Switches that I tried so far MX Cherry Red, MX Cherry Brown and Gateron Red. I still don't have a very strong preference, I wanted to buy one of those "switches testers" to play around with other switches.
What's your preference here? Any advice?
I usually recommend
this 130 switch tester. It doesn't have most of the boutique switches, but it has a good smattering of everything else for a good price. A lot of the switches in the tester are basically duplicates (variations in mounting type and lighting support), so if you ever wanted to add other switches instead, you could.
I like a
lot of different switches, mostly vintage ones and out of those mostly vintage clickies. I'm not a fan of MX in general, so I haven't really tried many of the boutique MX linear and tactile clones. Of the MX compatibles, my favorites are the Kailh box clicky switches. I particularly like the jade, navy and pink variants. Very crisp and refined, as smooth as a clicky would ever need to be, and the jades and pinks are relatively low pitched, which is pretty uncommon for clicky switches. Out of all modern mass market switches made, I like Matias' clicky switches just a bit more, but those are incompatible with MX caps and boards. Overall, I think IBM's capacitive buckling spring switches, IBM's beam spring switches, and Alps SKCM blues are some of the best clicky switches ever made.
As far as advice goes, I would try as many switches as you can as cheaply as you can before you start making potentially expensive investments in entire boards. It is a good idea to play with everything on a tester for a while and figure out what switch types you seem to really like between linear, tactile and clicky and then start narrowing down what you like about those types. It is also a good idea to get a cheap hot swap board (that doesn't have Outemu hot swap sockets) for testing the switches you do like without committing to soldering them into a board. Tactiles are weird in that they're usually a plasticy and rounded feel (in the MX space) but there are some tactiles that are relatively sharp/crisp, like Alps and Matias.
Of the 3 you have tried, I think Gateron reds are pretty nice. Personally, I think that MX browns are the worst tactile switch still in production (very scratchy), but it has its fans.
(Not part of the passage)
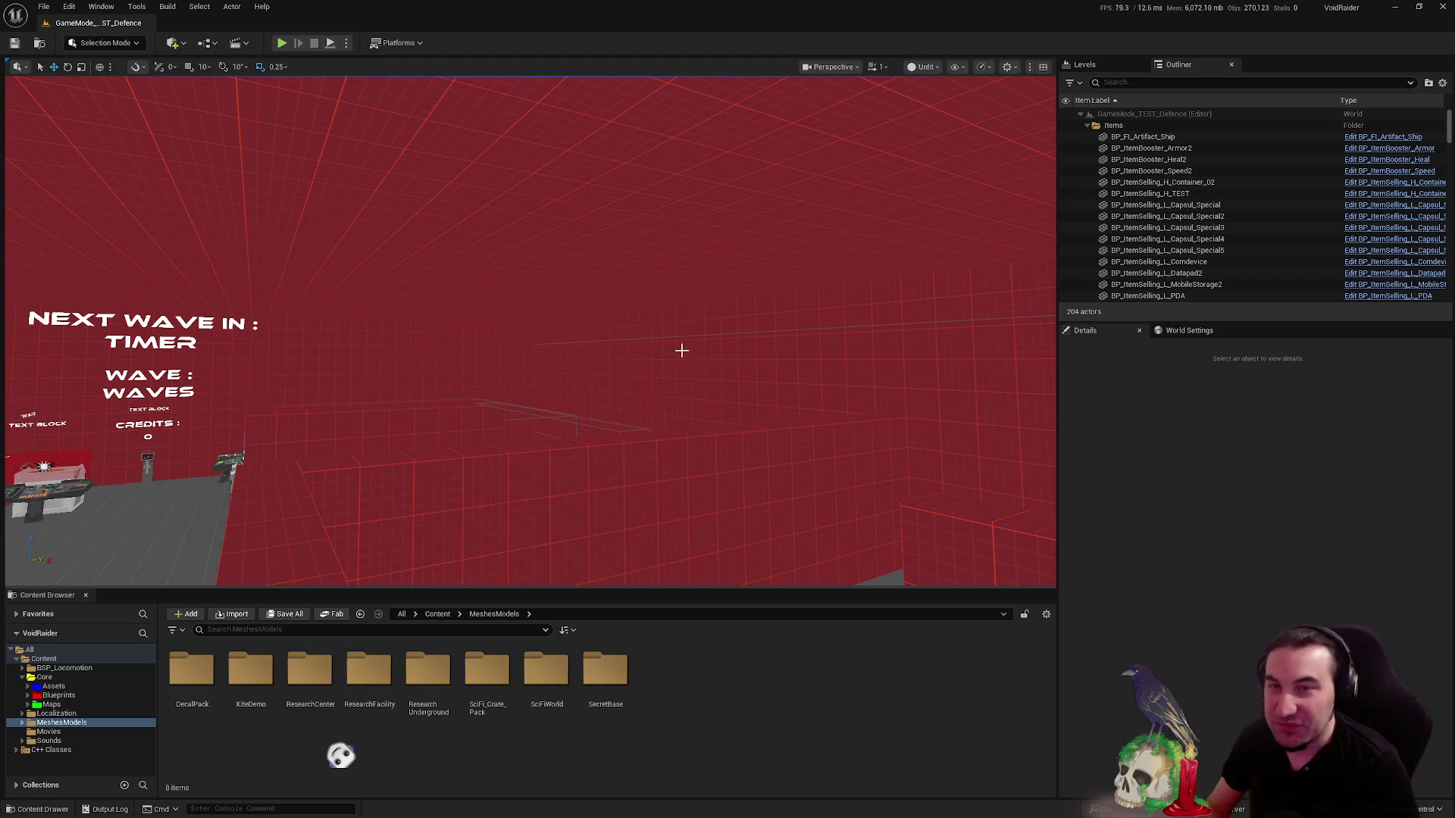
{"action": "left_click_drag", "start_coordinate": [679, 347], "coordinate": [679, 347]}
{"action": "left_click_drag", "start_coordinate": [510, 374], "coordinate": [510, 373]}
These "linear" Matias switches have more tactility than MX brown though.
I just ordered 2 new keycap sets: Infinikey Monochrome and GMK Striker 2 (+Salvun Classic Football). I personally love the profile of SA keycaps, there is something nostalgic about their shape - I'm negotiating with a guy in PA to buy SA Laser by Mito. Hopefully I get it! The Gaijin set is amaaaaaazing
... I'm really into japanese culture, so finding cool hiragana/katakana sets is great for me!
I'm starting to realize that this hobby is expeeeeeensive xD!
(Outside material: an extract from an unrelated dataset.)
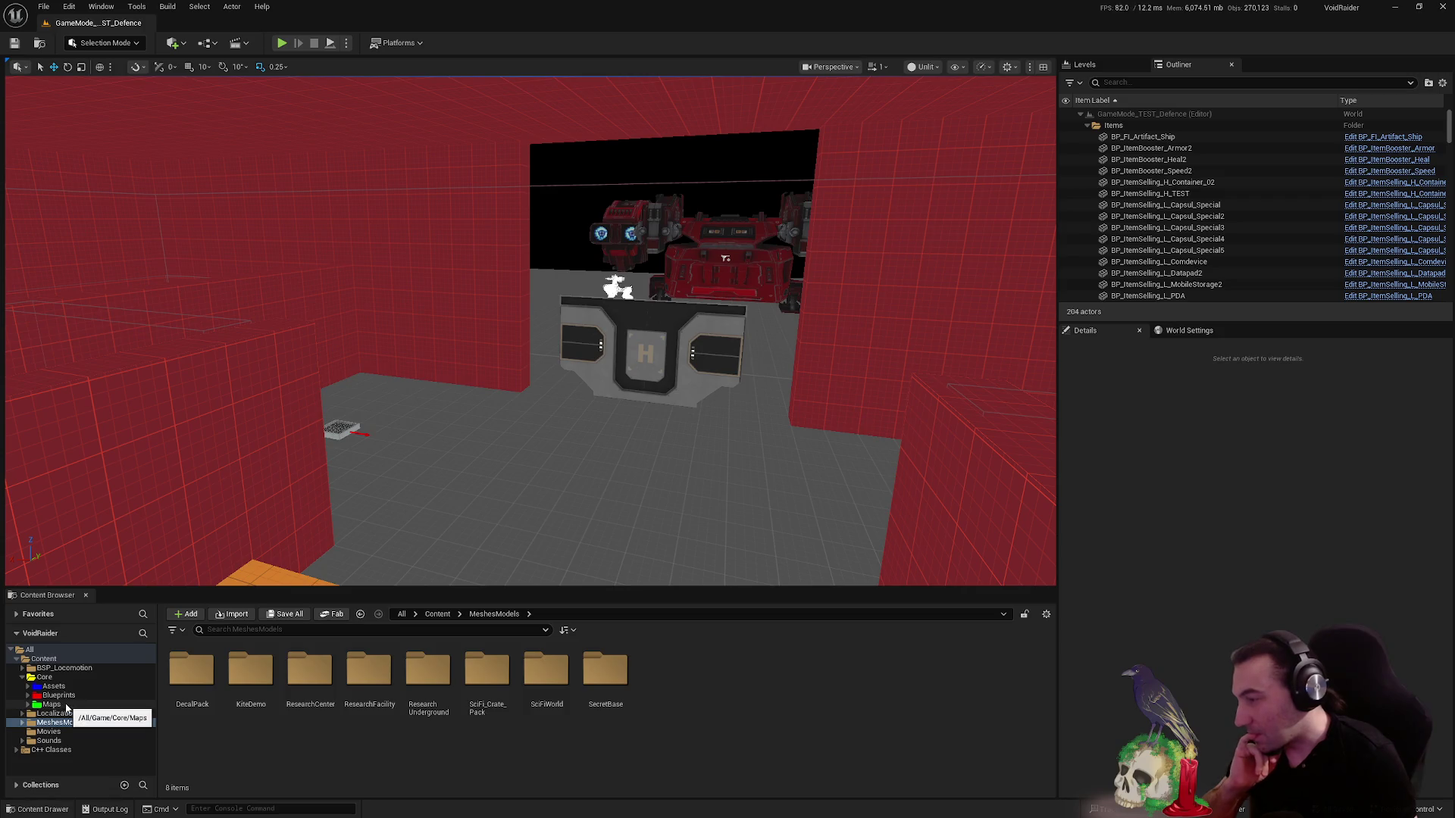
- Load the Lvl_HUB level from the Maps folder
{"action": "left_click", "coordinate": [67, 706]}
What are your top 3 keycap sets and do you have a preference about profiles?
Personally, I don't really have any huge interest in caps. The ones you mentioned look great to me, but I rarely buy any. If I do, I usually get some cheap Chinesium that seems to be of at least decent quality to me. Thicker caps are nice though, for sound purposes with certain switches. I like my caps to shine (wear smooth), and most of the market is matte PBT. if you like hiragana/katakana, have you looked at the red samurai set? I particularly like that one myself, but I haven't dropped the cash. That's basically where my knowledge ends on the matter. lol
I haven't put much thought into profiles either myself. I have probably tried some SA-esque profiles on vintage boards, and I think I have a Chinesium SA set somewhere that I never put on a board yet.
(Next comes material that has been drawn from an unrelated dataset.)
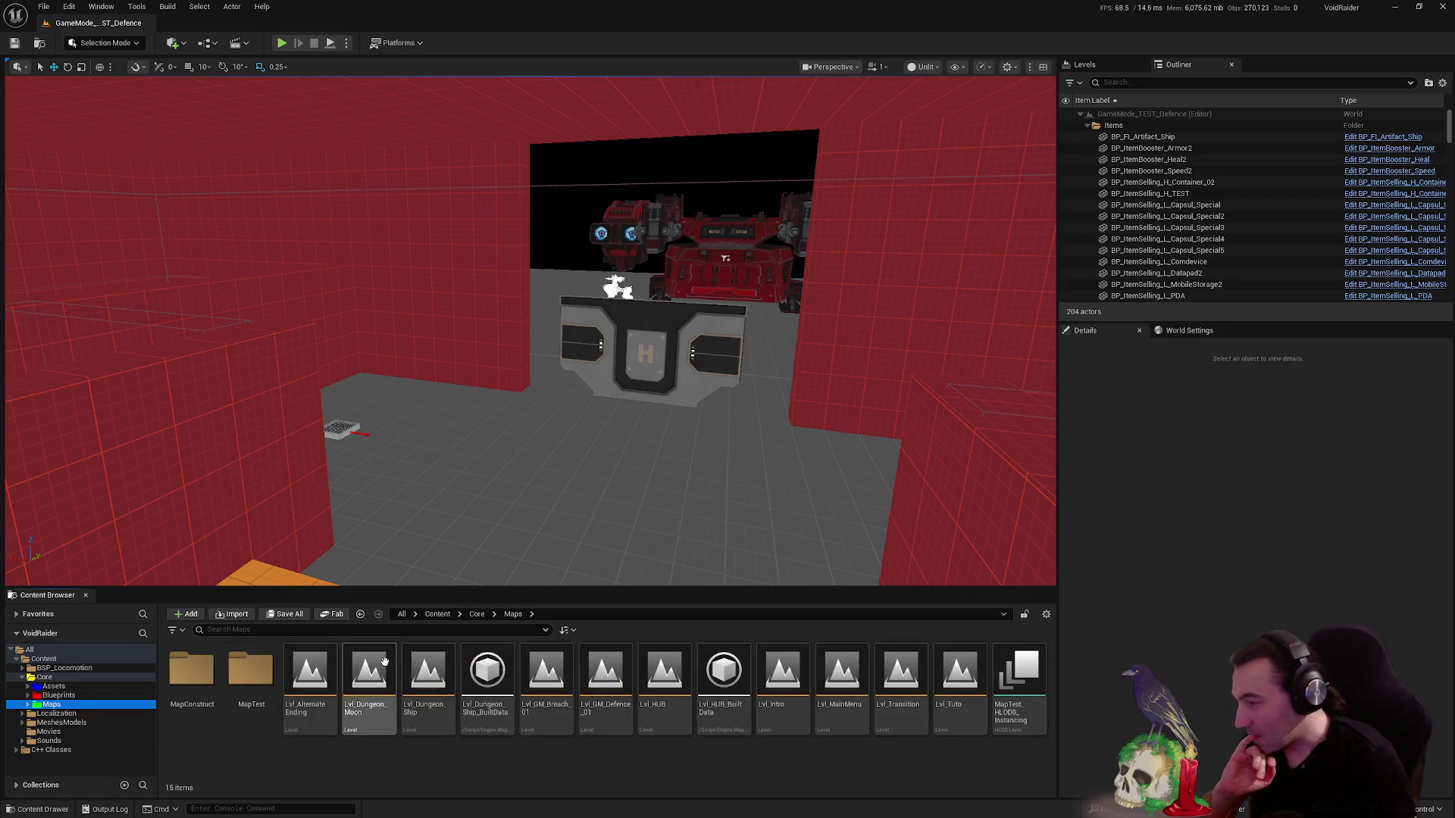
{"action": "double_click", "coordinate": [664, 670]}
Also, any recommendation on Soldering Irons? I'm thinking on buying this one https://www.amazon.com/dp/B01MD12DYT/
That one has good reviews, and the portability must be nice. I prefer having more of a soldering station though myself, and the tips for that are expensive and don't follow any standard.
I usually use these. It takes standard Hakko tips, which are produced cheaply by many manufacturers. It has both a sponge and tip cleaner, both of which come in handy, and it has a place to the left to conveniently mount your spools of solder and desoldering braid. The coiled wire is a lot better way to stow a soldering iron while it heats up, or you work on something else, etc, as well.
If you think that you're going to do a lot of desoldering of existing boards,
this is also something to consider. It isn't cheap, but it saves you a lot of time. I can desolder a whole board with that thing in 10 or 15 minutes. There are more affordable options, but I wanted the best. I can't speak for how well the cheaper electronic pumps work but the manual pumps I have (which were cheap) were a nightmare. They clogged constantly, and getting just the right angle for proper suction was a pain. If you do get a manual pump, make sure it has a silicone nozzle, as that would help a lot with resolving problems with suction.